◆ WHAT YOU WILL DO ◆
Could you copy the interview excerpt below about Matthew James Weigel word for word, from its title line to its final sentence?

◆ EXCERPT TO READ ◆
·····
Rosie Long Decter, THREADS OF A NETWORK: A CONVERSATION WITH MATTHEW JAMES WEIGEL

THREADS OF A NETWORK: A CONVERSATION WITH MATTHEW JAMES WEIGEL
INTERVIEW BY ROSIE LONG DECTER

This interview has been edited for length and clarity.

Matthew James Weigel is an artist of many disciplines. His work includes poetry, visual art, and scholarly research, projects that he weaves together through explorations of colonial violence and acts of witnessing. Across forms and genres, Weigel repurposes the archive and turns the official record in on itself, revealing it as something coercive and constructed. His work is interested in partials and gaps; how materials decay and narratives extend. In his chapbook It Was Treaty / It Was Me, winner of the 2021 bpNichol Chapbook Award, as well as his debut collection Whitemud Walking (Coach House Books, 2022), Weigel uses the openness of poetry to draw connections across time and space, sharing family stories that refuse a linear telling. Taken together, these works become part of an intricate network, unfolding along all paths. In the introduction to Whitemud Walking, he writes:

The nature of this spiralling is also a returning. As the stories expand they revisit. In these back and forward movements each story leaves impressions on the others. And the world leaves marks upon them all.
·····
◆ DATA SECTION ◆
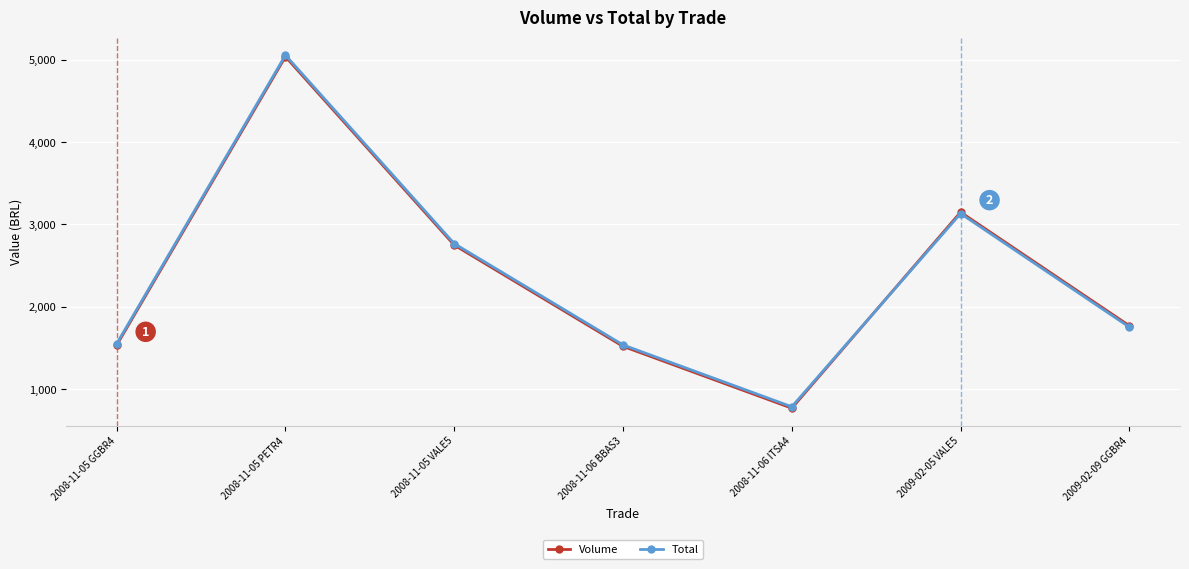

What are all the series names shown in the legend?

Volume, Total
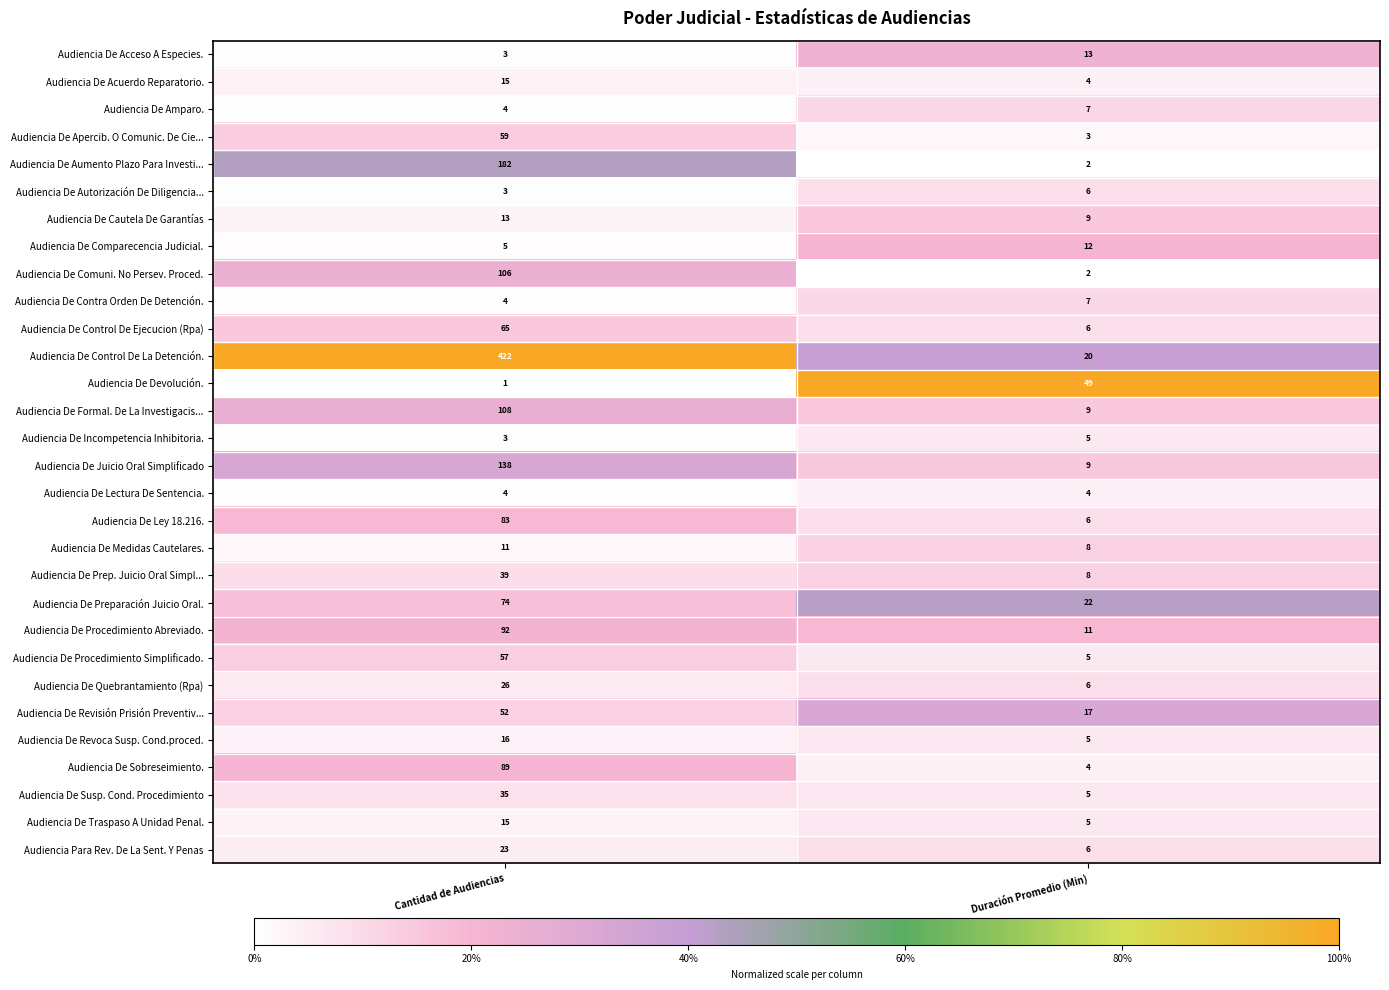

List the labels in order of Audiencia De Formal. De La Investigacis... value, largest first.

Cantidad de Audiencias, Duración Promedio (Min)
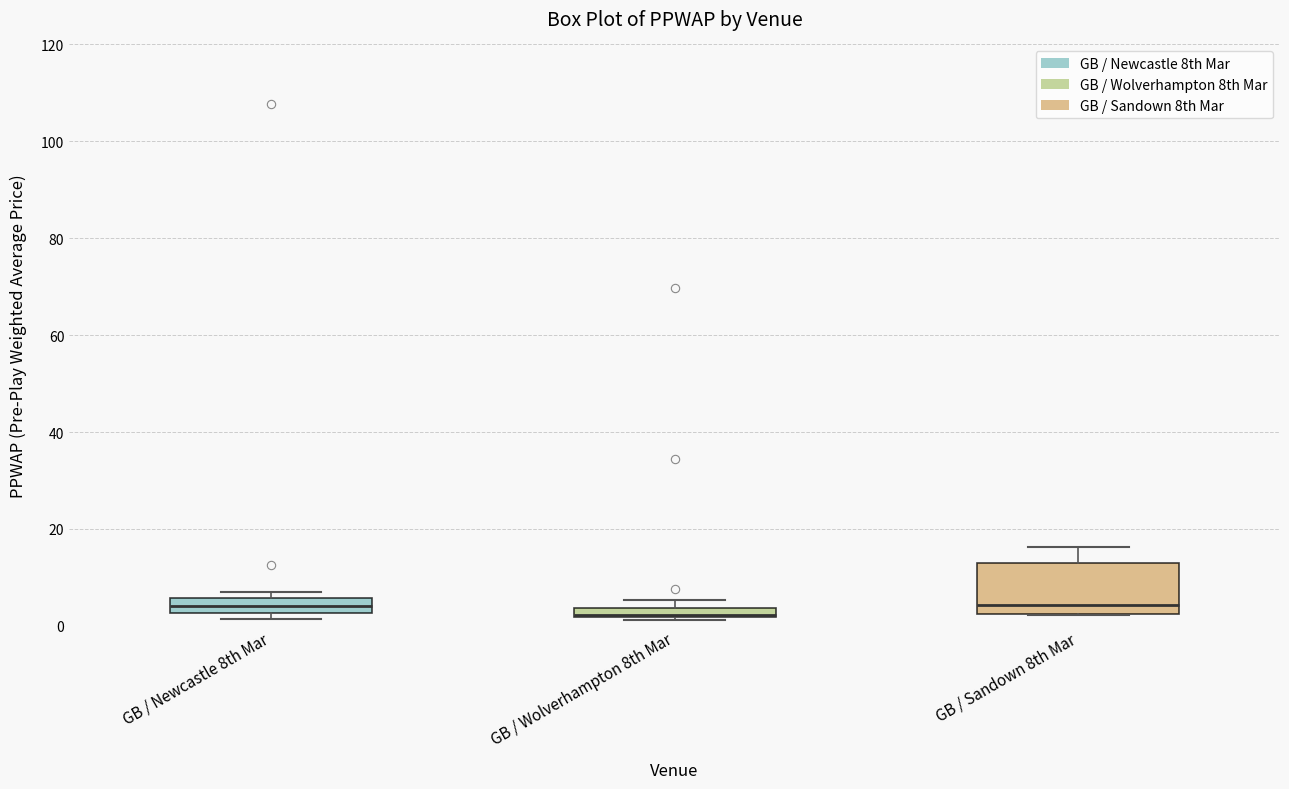

Comparing the boxes themselves (not the whiskers), which one is the tallest?

GB / Sandown 8th Mar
·····
◆ TASK SOLUTION ◆
Rosie Long Decter, THREADS OF A NETWORK: A CONVERSATION WITH MATTHEW JAMES WEIGEL

THREADS OF A NETWORK: A CONVERSATION WITH MATTHEW JAMES WEIGEL
INTERVIEW BY ROSIE LONG DECTER

This interview has been edited for length and clarity.

Matthew James Weigel is an artist of many disciplines. His work includes poetry, visual art, and scholarly research, projects that he weaves together through explorations of colonial violence and acts of witnessing. Across forms and genres, Weigel repurposes the archive and turns the official record in on itself, revealing it as something coercive and constructed. His work is interested in partials and gaps; how materials decay and narratives extend. In his chapbook It Was Treaty / It Was Me, winner of the 2021 bpNichol Chapbook Award, as well as his debut collection Whitemud Walking (Coach House Books, 2022), Weigel uses the openness of poetry to draw connections across time and space, sharing family stories that refuse a linear telling. Taken together, these works become part of an intricate network, unfolding along all paths. In the introduction to Whitemud Walking, he writes:

The nature of this spiralling is also a returning. As the stories expand they revisit. In these back and forward movements each story leaves impressions on the others. And the world leaves marks upon them all.